- **Work to complete**: Give all of the lines again exactly as they read.
** Start of Exercise inputs **
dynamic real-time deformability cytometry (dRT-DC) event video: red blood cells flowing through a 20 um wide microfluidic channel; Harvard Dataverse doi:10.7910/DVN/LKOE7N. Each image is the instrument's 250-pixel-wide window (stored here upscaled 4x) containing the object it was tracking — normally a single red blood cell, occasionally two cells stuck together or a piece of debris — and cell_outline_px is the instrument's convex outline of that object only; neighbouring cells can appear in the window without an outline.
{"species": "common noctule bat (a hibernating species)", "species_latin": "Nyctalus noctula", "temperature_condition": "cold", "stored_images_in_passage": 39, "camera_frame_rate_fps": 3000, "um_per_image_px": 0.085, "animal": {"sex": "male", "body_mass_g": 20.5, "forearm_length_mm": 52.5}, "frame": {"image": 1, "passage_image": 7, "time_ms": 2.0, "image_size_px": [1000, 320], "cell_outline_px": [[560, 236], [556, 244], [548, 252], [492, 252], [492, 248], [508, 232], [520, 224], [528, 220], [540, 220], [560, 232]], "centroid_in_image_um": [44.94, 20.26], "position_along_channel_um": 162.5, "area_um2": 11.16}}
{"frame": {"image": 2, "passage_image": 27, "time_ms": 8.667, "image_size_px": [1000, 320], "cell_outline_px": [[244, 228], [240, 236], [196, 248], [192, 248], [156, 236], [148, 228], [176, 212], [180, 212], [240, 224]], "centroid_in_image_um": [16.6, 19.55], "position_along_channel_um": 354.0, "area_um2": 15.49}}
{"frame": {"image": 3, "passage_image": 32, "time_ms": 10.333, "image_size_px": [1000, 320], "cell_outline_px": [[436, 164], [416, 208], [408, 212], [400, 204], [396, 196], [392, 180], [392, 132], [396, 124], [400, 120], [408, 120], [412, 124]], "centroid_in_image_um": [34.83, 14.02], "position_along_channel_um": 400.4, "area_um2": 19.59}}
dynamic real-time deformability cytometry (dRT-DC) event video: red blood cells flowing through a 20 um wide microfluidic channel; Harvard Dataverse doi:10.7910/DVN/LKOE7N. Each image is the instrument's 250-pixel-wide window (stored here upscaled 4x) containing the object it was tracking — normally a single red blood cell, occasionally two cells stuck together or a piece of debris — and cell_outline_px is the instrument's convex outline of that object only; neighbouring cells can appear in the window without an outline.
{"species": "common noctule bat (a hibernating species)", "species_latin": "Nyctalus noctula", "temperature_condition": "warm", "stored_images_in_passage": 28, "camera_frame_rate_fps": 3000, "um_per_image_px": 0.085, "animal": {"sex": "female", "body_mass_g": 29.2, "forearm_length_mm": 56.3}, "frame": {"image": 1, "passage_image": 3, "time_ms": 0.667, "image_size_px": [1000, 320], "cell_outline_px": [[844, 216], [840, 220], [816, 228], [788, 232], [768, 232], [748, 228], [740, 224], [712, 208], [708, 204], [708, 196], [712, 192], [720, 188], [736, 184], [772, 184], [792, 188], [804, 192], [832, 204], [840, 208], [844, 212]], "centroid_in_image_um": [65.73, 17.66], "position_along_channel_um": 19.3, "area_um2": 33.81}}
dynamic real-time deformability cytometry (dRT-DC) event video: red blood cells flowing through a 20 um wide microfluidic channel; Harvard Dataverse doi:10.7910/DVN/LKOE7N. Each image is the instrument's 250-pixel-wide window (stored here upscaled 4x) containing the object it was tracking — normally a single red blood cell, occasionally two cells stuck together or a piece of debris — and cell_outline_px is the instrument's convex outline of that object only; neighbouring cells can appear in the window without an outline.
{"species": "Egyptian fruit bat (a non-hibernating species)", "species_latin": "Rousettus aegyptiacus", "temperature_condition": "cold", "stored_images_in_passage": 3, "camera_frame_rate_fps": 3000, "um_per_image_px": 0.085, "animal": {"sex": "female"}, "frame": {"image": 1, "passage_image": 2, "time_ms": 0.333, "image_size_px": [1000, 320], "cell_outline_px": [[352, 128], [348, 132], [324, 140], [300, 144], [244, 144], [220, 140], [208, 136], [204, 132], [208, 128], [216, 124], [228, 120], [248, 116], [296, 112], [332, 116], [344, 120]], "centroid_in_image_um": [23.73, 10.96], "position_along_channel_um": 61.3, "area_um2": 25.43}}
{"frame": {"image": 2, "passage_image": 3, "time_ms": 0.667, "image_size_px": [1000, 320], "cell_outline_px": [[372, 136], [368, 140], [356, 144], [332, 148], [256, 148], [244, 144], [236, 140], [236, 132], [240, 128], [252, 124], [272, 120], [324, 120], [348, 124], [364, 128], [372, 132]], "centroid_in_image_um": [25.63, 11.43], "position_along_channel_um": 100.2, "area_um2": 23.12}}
** End of Exercise inputs **
- **Completed exercise**:
dynamic real-time deformability cytometry (dRT-DC) event video: red blood cells flowing through a 20 um wide microfluidic channel; Harvard Dataverse doi:10.7910/DVN/LKOE7N. Each image is the instrument's 250-pixel-wide window (stored here upscaled 4x) containing the object it was tracking — normally a single red blood cell, occasionally two cells stuck together or a piece of debris — and cell_outline_px is the instrument's convex outline of that object only; neighbouring cells can appear in the window without an outline.
{"species": "common noctule bat (a hibernating species)", "species_latin": "Nyctalus noctula", "temperature_condition": "cold", "stored_images_in_passage": 39, "camera_frame_rate_fps": 3000, "um_per_image_px": 0.085, "animal": {"sex": "male", "body_mass_g": 20.5, "forearm_length_mm": 52.5}, "frame": {"image": 1, "passage_image": 7, "time_ms": 2.0, "image_size_px": [1000, 320], "cell_outline_px": [[560, 236], [556, 244], [548, 252], [492, 252], [492, 248], [508, 232], [520, 224], [528, 220], [540, 220], [560, 232]], "centroid_in_image_um": [44.94, 20.26], "position_along_channel_um": 162.5, "area_um2": 11.16}}
{"frame": {"image": 2, "passage_image": 27, "time_ms": 8.667, "image_size_px": [1000, 320], "cell_outline_px": [[244, 228], [240, 236], [196, 248], [192, 248], [156, 236], [148, 228], [176, 212], [180, 212], [240, 224]], "centroid_in_image_um": [16.6, 19.55], "position_along_channel_um": 354.0, "area_um2": 15.49}}
{"frame": {"image": 3, "passage_image": 32, "time_ms": 10.333, "image_size_px": [1000, 320], "cell_outline_px": [[436, 164], [416, 208], [408, 212], [400, 204], [396, 196], [392, 180], [392, 132], [396, 124], [400, 120], [408, 120], [412, 124]], "centroid_in_image_um": [34.83, 14.02], "position_along_channel_um": 400.4, "area_um2": 19.59}}
dynamic real-time deformability cytometry (dRT-DC) event video: red blood cells flowing through a 20 um wide microfluidic channel; Harvard Dataverse doi:10.7910/DVN/LKOE7N. Each image is the instrument's 250-pixel-wide window (stored here upscaled 4x) containing the object it was tracking — normally a single red blood cell, occasionally two cells stuck together or a piece of debris — and cell_outline_px is the instrument's convex outline of that object only; neighbouring cells can appear in the window without an outline.
{"species": "common noctule bat (a hibernating species)", "species_latin": "Nyctalus noctula", "temperature_condition": "warm", "stored_images_in_passage": 28, "camera_frame_rate_fps": 3000, "um_per_image_px": 0.085, "animal": {"sex": "female", "body_mass_g": 29.2, "forearm_length_mm": 56.3}, "frame": {"image": 1, "passage_image": 3, "time_ms": 0.667, "image_size_px": [1000, 320], "cell_outline_px": [[844, 216], [840, 220], [816, 228], [788, 232], [768, 232], [748, 228], [740, 224], [712, 208], [708, 204], [708, 196], [712, 192], [720, 188], [736, 184], [772, 184], [792, 188], [804, 192], [832, 204], [840, 208], [844, 212]], "centroid_in_image_um": [65.73, 17.66], "position_along_channel_um": 19.3, "area_um2": 33.81}}
dynamic real-time deformability cytometry (dRT-DC) event video: red blood cells flowing through a 20 um wide microfluidic channel; Harvard Dataverse doi:10.7910/DVN/LKOE7N. Each image is the instrument's 250-pixel-wide window (stored here upscaled 4x) containing the object it was tracking — normally a single red blood cell, occasionally two cells stuck together or a piece of debris — and cell_outline_px is the instrument's convex outline of that object only; neighbouring cells can appear in the window without an outline.
{"species": "Egyptian fruit bat (a non-hibernating species)", "species_latin": "Rousettus aegyptiacus", "temperature_condition": "cold", "stored_images_in_passage": 3, "camera_frame_rate_fps": 3000, "um_per_image_px": 0.085, "animal": {"sex": "female"}, "frame": {"image": 1, "passage_image": 2, "time_ms": 0.333, "image_size_px": [1000, 320], "cell_outline_px": [[352, 128], [348, 132], [324, 140], [300, 144], [244, 144], [220, 140], [208, 136], [204, 132], [208, 128], [216, 124], [228, 120], [248, 116], [296, 112], [332, 116], [344, 120]], "centroid_in_image_um": [23.73, 10.96], "position_along_channel_um": 61.3, "area_um2": 25.43}}
{"frame": {"image": 2, "passage_image": 3, "time_ms": 0.667, "image_size_px": [1000, 320], "cell_outline_px": [[372, 136], [368, 140], [356, 144], [332, 148], [256, 148], [244, 144], [236, 140], [236, 132], [240, 128], [252, 124], [272, 120], [324, 120], [348, 124], [364, 128], [372, 132]], "centroid_in_image_um": [25.63, 11.43], "position_along_channel_um": 100.2, "area_um2": 23.12}}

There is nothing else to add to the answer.